Lawrence Datnoff, professor and head of the LSU Department of Plant Pathology and Crop Physiology, presented results to the international contingent, demonstrating that silicon amendments can suppress foliar and root diseases in crops to help curtail disease progression and limit severity.
Soil scientists and agronomists from the United States, Canada, China and Brazil attended the symposium, which was sponsored jointly by the American Society of Agronomy, the Crop Science Society of America and the Soil Science Society of America.
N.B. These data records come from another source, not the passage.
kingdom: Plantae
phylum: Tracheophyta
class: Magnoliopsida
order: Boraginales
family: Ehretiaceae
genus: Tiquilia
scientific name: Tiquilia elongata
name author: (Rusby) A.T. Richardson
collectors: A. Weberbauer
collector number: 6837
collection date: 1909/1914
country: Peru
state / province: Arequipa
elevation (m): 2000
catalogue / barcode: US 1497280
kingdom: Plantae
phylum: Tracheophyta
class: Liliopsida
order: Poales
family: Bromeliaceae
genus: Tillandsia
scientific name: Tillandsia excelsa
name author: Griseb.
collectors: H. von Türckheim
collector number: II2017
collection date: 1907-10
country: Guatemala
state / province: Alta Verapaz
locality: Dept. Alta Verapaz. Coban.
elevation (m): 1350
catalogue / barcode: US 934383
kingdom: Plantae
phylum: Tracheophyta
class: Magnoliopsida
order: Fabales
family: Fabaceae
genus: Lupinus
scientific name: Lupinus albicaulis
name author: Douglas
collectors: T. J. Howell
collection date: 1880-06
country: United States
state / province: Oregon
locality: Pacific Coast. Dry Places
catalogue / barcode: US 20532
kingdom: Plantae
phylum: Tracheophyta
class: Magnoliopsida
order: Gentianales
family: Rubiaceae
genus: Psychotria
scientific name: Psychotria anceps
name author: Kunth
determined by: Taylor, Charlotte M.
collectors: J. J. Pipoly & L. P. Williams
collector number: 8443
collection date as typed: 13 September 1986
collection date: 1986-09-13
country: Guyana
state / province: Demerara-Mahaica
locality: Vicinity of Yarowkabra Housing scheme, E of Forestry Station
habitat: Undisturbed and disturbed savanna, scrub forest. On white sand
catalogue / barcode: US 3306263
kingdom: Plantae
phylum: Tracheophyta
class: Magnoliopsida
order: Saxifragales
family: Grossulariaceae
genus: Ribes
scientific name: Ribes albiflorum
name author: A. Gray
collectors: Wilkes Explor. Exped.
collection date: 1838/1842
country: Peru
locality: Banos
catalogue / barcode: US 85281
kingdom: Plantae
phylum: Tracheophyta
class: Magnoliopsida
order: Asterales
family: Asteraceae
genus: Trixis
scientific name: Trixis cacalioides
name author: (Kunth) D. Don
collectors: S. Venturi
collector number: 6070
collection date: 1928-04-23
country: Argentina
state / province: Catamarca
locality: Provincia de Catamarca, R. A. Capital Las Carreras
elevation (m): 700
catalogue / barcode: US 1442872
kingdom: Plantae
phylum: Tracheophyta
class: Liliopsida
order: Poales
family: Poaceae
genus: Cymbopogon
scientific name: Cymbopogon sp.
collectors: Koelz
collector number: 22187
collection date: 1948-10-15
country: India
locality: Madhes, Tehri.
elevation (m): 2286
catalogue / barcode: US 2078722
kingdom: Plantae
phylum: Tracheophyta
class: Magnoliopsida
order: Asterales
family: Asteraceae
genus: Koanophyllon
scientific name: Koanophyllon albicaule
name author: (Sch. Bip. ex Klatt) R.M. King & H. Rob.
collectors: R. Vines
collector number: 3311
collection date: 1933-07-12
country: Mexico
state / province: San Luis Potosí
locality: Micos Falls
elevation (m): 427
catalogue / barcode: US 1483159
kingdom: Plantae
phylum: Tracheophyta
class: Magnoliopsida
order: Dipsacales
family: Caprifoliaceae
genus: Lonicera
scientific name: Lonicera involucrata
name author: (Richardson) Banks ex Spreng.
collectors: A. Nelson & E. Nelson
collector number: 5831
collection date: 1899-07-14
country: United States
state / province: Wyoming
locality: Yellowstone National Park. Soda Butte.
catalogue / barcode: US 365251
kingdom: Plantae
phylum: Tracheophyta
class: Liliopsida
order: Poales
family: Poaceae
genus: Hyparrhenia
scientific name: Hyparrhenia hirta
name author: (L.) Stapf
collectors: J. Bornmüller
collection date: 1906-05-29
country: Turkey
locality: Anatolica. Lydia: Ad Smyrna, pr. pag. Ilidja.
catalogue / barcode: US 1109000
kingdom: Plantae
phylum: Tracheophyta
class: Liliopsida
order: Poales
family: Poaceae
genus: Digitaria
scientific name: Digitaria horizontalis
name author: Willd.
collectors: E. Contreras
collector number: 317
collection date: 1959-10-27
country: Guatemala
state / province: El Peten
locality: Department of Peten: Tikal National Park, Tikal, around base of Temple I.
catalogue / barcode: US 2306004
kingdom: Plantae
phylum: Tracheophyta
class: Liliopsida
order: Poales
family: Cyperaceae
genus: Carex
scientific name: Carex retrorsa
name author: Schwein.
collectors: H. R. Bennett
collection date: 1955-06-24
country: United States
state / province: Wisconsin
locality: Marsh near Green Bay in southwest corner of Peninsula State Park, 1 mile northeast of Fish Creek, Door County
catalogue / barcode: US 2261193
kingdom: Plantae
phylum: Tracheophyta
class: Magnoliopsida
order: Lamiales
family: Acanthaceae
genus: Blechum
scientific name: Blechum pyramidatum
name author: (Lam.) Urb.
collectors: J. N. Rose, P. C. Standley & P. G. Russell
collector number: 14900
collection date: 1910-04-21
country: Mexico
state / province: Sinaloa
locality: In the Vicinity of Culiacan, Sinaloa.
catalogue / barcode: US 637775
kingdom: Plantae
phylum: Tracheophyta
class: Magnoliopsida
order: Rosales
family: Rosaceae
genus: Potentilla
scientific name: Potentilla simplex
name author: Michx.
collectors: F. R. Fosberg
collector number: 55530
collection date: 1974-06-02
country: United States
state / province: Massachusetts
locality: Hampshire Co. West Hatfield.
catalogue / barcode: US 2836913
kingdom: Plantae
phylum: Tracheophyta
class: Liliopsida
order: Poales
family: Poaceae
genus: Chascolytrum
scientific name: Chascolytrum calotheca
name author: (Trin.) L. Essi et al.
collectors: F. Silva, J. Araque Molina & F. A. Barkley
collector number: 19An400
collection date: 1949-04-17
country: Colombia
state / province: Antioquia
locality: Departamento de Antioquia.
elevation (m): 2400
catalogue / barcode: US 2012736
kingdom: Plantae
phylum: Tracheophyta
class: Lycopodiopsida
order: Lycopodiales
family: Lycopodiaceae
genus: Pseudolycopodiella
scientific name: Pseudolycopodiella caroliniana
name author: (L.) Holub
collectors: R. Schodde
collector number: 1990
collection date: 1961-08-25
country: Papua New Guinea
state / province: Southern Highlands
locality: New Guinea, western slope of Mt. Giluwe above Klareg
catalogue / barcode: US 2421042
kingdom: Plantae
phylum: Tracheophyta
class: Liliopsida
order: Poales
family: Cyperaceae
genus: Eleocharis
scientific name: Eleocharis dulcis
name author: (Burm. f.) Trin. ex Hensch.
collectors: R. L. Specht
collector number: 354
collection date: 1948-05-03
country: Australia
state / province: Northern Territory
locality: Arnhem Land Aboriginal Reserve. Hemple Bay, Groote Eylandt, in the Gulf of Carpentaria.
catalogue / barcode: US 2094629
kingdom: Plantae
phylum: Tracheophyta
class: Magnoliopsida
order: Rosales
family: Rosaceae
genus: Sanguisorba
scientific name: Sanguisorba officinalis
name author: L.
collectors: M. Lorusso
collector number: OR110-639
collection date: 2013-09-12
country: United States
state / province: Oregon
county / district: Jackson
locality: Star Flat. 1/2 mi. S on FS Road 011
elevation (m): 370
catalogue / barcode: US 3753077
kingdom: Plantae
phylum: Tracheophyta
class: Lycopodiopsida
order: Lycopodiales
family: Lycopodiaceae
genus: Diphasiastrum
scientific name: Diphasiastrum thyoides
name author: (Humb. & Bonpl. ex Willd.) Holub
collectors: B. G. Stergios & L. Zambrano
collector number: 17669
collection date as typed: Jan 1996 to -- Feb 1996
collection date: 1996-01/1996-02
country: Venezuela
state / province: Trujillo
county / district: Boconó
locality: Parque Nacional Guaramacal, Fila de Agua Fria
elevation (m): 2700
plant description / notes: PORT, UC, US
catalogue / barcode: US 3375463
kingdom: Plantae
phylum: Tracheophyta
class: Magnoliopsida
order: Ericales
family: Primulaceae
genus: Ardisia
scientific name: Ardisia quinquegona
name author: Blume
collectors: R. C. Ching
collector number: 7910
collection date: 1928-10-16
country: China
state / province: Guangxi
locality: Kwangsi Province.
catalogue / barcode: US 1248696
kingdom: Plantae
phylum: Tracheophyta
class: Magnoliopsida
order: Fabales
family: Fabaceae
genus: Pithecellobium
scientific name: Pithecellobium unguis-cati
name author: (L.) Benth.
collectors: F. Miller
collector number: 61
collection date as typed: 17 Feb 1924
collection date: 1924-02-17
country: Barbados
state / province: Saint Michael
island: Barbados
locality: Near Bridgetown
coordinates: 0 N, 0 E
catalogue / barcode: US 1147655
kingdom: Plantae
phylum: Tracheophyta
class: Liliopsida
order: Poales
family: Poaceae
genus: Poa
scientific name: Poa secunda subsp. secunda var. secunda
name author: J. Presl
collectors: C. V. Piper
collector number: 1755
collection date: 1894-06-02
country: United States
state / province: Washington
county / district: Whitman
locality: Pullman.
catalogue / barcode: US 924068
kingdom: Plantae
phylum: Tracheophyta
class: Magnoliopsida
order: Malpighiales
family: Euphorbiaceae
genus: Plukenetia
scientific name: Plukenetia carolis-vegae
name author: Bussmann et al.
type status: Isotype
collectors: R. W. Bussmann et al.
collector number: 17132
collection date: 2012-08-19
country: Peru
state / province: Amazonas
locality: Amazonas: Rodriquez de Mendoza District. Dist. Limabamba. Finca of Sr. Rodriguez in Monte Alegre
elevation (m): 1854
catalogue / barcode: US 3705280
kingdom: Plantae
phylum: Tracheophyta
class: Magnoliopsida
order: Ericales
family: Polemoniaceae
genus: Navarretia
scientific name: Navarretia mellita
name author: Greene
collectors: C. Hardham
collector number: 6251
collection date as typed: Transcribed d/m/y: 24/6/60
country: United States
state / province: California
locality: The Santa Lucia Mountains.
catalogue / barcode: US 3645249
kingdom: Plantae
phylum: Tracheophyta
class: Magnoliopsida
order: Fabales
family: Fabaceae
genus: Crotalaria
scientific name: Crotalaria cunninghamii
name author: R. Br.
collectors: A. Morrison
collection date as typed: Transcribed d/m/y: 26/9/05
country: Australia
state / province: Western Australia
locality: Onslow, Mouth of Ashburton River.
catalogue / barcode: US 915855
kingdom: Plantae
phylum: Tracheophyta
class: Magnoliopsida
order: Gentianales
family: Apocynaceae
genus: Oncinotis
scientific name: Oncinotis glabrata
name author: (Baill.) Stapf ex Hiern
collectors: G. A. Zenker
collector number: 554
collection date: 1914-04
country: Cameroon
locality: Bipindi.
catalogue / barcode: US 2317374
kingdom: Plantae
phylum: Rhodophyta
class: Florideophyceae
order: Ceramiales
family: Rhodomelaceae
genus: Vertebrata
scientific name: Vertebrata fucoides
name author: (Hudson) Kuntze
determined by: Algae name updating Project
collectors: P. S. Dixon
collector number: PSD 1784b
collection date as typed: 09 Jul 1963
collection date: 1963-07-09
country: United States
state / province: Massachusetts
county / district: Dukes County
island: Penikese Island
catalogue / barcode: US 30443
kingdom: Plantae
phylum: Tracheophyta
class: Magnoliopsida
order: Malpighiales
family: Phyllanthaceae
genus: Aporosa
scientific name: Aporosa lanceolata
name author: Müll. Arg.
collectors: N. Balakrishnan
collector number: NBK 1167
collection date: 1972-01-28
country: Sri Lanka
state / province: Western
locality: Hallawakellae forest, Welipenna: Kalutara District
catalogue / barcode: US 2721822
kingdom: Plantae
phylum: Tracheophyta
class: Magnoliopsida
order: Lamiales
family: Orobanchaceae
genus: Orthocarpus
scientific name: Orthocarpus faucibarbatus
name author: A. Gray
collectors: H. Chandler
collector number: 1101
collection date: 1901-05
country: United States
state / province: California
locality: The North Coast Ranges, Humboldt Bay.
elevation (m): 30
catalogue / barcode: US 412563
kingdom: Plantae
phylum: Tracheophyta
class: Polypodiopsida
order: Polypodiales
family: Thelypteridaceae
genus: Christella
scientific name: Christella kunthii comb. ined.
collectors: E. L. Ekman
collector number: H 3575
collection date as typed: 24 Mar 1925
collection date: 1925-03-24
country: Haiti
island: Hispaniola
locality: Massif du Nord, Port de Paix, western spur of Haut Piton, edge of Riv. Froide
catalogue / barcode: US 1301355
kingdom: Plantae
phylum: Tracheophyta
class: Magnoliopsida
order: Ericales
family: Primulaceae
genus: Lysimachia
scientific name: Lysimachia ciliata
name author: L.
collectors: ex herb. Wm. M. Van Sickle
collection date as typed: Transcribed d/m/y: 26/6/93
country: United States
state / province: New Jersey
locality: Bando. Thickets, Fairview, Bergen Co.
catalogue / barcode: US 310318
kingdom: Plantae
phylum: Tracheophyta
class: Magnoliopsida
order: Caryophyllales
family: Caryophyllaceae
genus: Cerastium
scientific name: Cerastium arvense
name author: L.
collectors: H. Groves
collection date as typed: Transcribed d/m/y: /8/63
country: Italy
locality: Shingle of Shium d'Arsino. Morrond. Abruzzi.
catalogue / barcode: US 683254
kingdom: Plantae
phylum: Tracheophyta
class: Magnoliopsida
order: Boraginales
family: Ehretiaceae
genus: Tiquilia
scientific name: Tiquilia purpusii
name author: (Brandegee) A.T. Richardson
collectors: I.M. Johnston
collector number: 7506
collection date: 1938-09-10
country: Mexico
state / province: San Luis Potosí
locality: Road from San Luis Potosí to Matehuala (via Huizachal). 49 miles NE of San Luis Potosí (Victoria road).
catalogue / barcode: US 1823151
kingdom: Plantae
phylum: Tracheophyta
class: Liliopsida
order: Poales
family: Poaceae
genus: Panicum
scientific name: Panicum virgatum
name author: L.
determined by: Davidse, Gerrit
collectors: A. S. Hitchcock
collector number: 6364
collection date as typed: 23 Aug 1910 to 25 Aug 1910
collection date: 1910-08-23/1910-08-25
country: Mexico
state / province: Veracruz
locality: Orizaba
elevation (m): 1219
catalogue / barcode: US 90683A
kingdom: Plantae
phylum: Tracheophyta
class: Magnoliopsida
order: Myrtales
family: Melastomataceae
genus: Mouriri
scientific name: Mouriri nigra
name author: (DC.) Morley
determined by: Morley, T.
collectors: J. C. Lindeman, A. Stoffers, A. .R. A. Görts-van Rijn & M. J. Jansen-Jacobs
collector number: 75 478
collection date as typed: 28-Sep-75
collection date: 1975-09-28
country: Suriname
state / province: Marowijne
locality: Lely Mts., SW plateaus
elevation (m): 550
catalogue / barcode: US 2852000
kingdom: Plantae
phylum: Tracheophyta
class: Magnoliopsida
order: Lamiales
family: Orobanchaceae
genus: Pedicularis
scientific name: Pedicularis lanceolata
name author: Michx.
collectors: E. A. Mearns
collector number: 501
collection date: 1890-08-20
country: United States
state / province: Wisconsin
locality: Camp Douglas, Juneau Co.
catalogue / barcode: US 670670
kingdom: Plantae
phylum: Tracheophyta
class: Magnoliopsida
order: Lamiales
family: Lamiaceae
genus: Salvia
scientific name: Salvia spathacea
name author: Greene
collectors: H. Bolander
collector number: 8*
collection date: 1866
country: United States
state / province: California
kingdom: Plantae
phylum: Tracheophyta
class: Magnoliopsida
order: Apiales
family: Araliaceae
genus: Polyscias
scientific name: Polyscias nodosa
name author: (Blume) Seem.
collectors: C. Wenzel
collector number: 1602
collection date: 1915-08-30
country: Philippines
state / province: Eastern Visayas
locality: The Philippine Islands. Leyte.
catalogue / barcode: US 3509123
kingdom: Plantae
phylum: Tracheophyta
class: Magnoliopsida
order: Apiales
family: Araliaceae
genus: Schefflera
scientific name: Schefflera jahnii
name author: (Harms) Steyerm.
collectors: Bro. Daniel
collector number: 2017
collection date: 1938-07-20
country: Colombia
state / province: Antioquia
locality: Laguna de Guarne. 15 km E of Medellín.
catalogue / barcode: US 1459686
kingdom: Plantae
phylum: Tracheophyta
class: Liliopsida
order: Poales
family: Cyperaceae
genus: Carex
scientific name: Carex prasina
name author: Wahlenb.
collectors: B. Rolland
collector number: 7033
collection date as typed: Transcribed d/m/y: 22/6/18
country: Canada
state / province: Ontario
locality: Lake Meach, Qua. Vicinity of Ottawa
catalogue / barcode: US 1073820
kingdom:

A renowned pioneer in the use of elemental silicon to suppress plant diseases, Datnoff initiated silicon research programs in Colombia and Brazil with subsequent collaborations with Canada, India and Japan. In addition, he has been instrumental in developing a series of world conferences addressing silicon and agriculture.
Participating scientists at the seminar noted the importance of silicon is often overlooked in soil fertility and crop production as compared to other nutrients.
According to Datnoff, enhancing plant silicon uptake with soil silicon amendments can provide crop health benefits beyond what is traditionally thought of as a liming material. He noted that enhanced silicon soil fertility and nutrition may help suppress powdery mildew disease on a wide variety of field and greenhouse crops, especially in soils or soilless mixes low in plant available silicon. He further noted that silicon may suppress plant disease as effectively as some fungicides.